Find the line with "memorandum or articles" and the line with "(10) The Administrator" in the entries below; output exactly those two lines, every line between them, and no others.

* [Stored data entries]
►
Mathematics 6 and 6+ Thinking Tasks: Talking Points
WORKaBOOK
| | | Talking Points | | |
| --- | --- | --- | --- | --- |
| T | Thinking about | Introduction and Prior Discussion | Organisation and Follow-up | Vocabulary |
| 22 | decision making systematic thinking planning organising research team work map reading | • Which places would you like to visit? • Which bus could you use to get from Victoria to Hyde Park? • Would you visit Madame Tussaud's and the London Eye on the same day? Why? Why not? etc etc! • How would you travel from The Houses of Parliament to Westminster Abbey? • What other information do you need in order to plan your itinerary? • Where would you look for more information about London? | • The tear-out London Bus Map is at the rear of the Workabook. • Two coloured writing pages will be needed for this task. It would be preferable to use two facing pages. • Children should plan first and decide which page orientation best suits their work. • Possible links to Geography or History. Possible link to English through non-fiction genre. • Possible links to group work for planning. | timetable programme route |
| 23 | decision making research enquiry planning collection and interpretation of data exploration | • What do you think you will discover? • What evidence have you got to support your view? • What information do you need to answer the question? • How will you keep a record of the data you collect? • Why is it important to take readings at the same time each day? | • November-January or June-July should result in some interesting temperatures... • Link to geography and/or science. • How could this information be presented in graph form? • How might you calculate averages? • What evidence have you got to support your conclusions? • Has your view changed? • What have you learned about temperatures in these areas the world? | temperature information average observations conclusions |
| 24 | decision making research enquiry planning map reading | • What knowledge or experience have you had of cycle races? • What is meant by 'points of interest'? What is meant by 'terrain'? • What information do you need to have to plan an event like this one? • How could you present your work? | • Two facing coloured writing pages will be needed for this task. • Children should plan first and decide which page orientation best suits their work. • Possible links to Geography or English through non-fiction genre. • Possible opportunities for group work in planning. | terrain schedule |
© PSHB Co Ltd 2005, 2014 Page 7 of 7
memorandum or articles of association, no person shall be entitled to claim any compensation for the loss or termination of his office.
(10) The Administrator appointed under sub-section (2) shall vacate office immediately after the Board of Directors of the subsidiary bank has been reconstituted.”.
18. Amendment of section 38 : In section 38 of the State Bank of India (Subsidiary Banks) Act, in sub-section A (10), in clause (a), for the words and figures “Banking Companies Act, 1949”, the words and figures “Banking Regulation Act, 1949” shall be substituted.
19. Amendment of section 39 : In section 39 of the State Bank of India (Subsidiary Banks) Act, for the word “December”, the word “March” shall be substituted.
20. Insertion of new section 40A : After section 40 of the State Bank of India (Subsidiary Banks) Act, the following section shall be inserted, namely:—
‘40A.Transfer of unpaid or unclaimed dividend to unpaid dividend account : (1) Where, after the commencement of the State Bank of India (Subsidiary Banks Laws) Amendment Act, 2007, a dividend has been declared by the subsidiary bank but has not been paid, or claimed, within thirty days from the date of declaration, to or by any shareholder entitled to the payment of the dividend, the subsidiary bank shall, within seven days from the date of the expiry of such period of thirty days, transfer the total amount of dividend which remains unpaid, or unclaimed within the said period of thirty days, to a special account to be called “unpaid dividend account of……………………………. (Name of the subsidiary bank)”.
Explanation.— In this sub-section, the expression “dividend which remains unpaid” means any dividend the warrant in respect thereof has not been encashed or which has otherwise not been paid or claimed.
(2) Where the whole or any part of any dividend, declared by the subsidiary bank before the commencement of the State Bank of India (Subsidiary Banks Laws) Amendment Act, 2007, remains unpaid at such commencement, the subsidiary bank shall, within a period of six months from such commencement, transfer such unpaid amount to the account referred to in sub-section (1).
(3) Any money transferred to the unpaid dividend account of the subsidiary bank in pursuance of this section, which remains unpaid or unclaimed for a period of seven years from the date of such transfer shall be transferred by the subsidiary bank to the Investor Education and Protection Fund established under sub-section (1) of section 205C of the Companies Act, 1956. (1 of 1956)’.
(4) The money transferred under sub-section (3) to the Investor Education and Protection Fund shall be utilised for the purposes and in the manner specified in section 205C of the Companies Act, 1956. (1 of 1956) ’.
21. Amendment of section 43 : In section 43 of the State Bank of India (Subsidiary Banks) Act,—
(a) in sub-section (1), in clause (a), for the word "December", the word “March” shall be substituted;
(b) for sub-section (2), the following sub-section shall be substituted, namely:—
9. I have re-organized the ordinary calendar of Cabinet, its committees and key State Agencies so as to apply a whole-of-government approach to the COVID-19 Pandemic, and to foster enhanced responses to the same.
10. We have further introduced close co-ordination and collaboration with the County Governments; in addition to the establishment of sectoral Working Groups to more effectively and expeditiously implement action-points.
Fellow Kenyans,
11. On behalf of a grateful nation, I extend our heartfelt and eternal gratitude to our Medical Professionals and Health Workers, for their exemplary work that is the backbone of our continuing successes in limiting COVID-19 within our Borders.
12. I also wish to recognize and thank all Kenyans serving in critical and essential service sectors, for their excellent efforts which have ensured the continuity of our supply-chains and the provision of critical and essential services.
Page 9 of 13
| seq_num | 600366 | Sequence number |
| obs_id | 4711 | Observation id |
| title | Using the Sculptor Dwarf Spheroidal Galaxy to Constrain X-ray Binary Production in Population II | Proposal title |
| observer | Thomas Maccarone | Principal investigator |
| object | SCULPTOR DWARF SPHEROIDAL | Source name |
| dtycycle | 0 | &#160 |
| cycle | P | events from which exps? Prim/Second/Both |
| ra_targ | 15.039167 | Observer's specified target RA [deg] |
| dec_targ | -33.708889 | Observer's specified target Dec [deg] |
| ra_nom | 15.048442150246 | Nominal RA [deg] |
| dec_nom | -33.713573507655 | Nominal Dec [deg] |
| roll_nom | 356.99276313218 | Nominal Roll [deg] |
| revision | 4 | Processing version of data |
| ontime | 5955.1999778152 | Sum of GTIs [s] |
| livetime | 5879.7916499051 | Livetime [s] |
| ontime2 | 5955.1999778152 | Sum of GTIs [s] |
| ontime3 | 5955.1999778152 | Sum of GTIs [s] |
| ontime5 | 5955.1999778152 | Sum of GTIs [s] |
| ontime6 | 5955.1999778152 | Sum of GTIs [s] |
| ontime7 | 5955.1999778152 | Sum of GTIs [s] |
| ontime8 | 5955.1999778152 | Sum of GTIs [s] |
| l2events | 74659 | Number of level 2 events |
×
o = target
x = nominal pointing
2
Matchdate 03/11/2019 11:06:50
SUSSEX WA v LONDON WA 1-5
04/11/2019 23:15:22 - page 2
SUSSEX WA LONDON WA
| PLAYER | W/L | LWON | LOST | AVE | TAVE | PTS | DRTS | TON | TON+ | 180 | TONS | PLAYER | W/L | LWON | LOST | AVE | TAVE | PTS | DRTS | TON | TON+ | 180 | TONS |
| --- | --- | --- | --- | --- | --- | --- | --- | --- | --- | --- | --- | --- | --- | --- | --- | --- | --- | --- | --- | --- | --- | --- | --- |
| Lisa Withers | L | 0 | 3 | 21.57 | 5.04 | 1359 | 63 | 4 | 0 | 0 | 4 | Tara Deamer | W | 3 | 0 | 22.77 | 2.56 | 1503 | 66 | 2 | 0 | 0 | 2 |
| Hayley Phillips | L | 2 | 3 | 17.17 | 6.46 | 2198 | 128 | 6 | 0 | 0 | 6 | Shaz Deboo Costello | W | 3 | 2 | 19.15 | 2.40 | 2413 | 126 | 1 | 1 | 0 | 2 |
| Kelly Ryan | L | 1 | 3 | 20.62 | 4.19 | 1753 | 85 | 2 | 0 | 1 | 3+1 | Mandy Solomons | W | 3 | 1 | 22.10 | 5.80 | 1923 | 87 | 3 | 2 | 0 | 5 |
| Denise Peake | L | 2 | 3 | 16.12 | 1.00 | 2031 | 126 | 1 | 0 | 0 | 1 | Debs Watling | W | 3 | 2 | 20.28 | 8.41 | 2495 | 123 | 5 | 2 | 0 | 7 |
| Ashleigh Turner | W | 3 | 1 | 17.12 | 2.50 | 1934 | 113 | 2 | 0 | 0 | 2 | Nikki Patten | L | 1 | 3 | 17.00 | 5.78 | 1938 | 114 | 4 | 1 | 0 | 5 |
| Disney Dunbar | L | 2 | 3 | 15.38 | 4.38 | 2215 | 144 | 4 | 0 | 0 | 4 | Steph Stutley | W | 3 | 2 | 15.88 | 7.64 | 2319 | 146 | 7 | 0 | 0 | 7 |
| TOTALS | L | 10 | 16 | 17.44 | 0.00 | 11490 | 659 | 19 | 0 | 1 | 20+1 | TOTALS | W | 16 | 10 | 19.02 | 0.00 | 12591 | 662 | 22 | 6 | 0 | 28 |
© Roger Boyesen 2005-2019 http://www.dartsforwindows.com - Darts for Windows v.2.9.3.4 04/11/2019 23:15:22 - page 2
◄
* [Expected answer]
memorandum or articles of association, no person shall be entitled to claim any compensation for the loss or termination of his office.
(10) The Administrator appointed under sub-section (2) shall vacate office immediately after the Board of Directors of the subsidiary bank has been reconstituted.”.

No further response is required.